*Assigned task A*. According to the talk summary, where and on what date was the talk held?
*Assigned task B*. For each statement, say whether the talk summary agrees with it (yes or no) and quote the words from the talk summary that decide it. (i) Jean-Claude Guédon is from the University of Montreal. (ii) The talk summary presents institutional and subject repositories as incompatible. (iii) Indexes like SCI were first created to aid information retrieval.

*Extract*.
☆ ☆ ☆ ☆ ☆

Earlier this week I had the pleasure to attend a talk by Jean-Claude Guédon from the University of Montreal: Let the real OA stand up! say researchers, librarians, publishers, citizens, …
Guédon, renowned OA activist and promoter, has interesting viewpoints - certainly more innovative than I would have thought. He gave a general historical introduction to OA and then continued with a more in-depth analysis of the current issues the movement is facing in order to build an “open access world”. A couple of points I liked:
Science Citation Index. The existence of a commercial index for citations in academic documents is a dubious one. Indexes like SCI, initially created for the sole function of aiding information retrieval have been used for decades for quality assessment and research evaluation. The elitist circles around “prestigious” journals and their extremely high subscription fees are the result of such an antiquate evaluation mechanism. With the electronic tools we have, we can do much better than that - and we will.
Copyrights and authors. Authors want to know nothing about copyrights. A number of emerging journals offer solutions in between OA and semi-OA with funky and obscure copyright policies. Projects like Sherpa/Romeo offer useful search engines to browse through all rights offered by different journals, but do we really need all that? Creative and Science Commons are doing a great job at making copyright simple.
Institutional vs. Subject. Institutional and subject repositories are compatible. True. There has been too much discussion on the subject. Subject or institutional? Just let the repository begin. Interoperability and semantic content will sort content out accordingly to the reader needs.
The talk was held on Monday May 8th in Geneva at ITU as a part of a series of Library Science Talks.

☆ ☆ ☆ ☆ ☆

Stored entries:
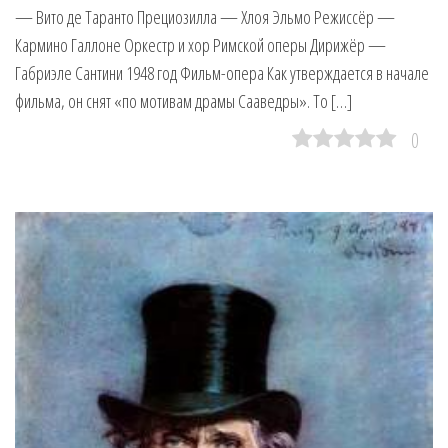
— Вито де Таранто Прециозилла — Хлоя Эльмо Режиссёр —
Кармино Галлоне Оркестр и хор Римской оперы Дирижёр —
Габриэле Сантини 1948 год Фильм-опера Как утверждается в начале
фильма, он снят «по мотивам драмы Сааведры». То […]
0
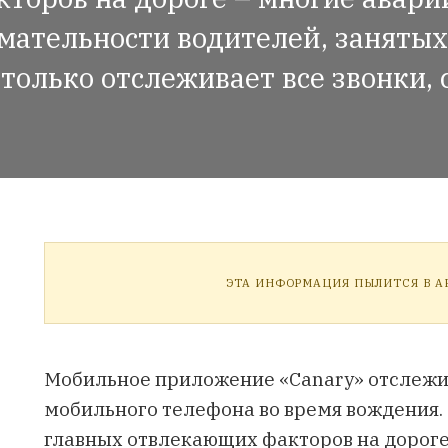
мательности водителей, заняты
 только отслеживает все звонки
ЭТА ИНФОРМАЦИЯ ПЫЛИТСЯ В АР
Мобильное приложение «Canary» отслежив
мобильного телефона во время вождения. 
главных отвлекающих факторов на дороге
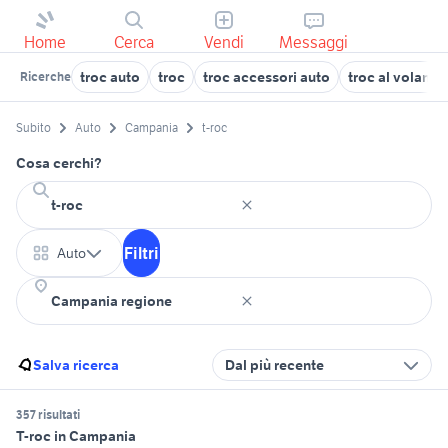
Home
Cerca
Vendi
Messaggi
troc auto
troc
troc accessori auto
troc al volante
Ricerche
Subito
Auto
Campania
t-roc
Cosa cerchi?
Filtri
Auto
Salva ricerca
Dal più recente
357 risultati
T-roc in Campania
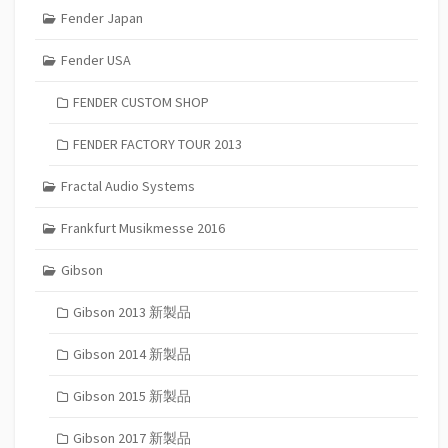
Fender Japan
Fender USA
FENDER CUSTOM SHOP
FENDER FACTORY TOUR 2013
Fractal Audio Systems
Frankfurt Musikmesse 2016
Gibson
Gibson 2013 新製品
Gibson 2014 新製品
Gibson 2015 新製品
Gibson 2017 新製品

☆ ☆ ☆ ☆ ☆

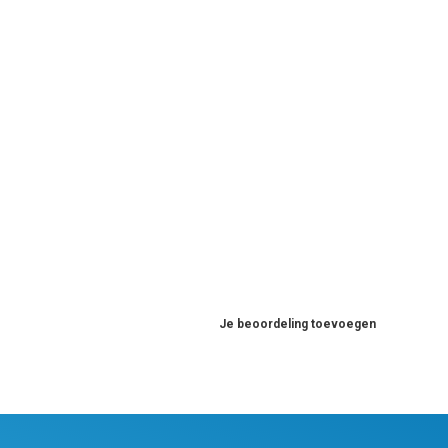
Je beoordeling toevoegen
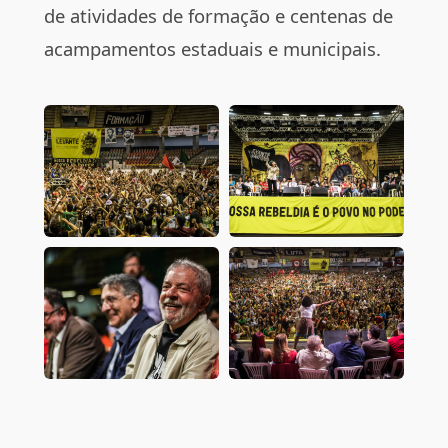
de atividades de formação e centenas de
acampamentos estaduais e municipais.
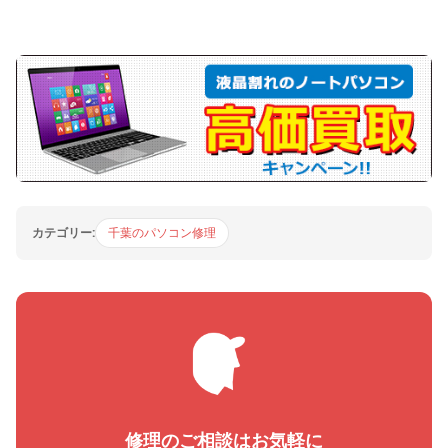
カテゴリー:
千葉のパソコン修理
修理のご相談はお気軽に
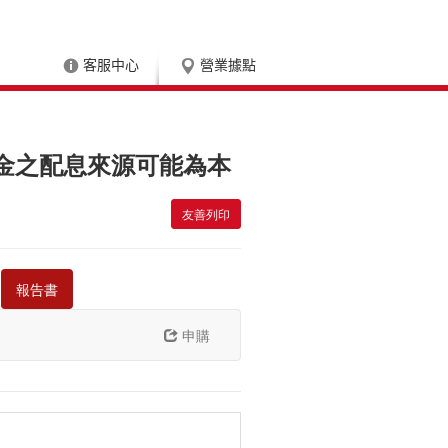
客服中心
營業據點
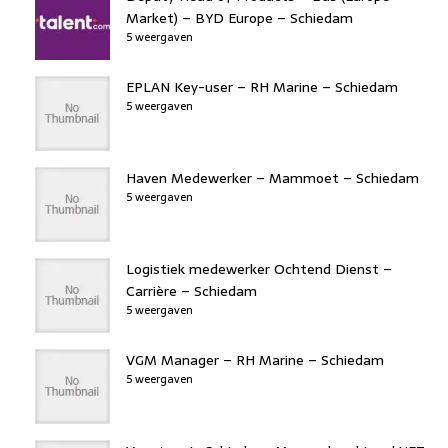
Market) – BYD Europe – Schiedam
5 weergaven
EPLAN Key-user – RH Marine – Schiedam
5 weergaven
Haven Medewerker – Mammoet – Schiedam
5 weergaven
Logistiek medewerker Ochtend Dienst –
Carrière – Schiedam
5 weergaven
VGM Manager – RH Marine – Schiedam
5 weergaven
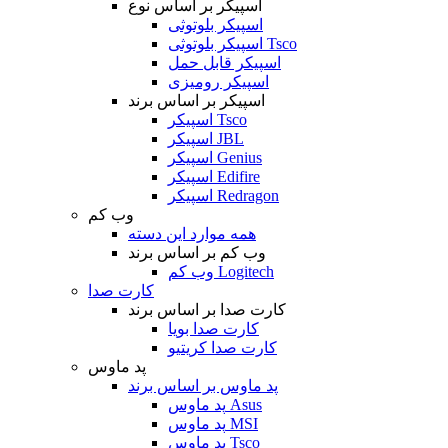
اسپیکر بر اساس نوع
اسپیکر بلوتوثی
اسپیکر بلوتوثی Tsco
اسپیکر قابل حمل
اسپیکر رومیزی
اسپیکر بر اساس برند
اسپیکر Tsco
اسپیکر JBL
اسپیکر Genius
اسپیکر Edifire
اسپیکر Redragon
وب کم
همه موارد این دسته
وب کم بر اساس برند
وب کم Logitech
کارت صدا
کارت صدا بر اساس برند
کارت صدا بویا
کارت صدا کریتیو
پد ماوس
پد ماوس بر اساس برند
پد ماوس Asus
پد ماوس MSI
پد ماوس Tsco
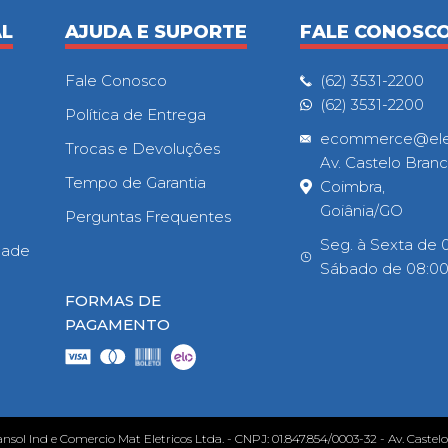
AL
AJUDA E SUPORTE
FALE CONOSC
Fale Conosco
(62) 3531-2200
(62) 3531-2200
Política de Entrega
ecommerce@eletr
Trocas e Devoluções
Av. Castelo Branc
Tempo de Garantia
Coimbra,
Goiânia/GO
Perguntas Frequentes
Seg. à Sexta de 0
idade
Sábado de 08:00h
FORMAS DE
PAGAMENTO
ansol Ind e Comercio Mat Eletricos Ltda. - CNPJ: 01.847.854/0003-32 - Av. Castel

☆ ☆ ☆ ☆ ☆

*Worked solution A*. In Geneva at ITU, on Monday May 8th.

*Worked solution B*.
(i) Yes: "Jean-Claude Guédon from the University of Montreal"
(ii) No: "Institutional and subject repositories are compatible."
(iii) Yes: "initially created for the sole function of aiding information retrieval"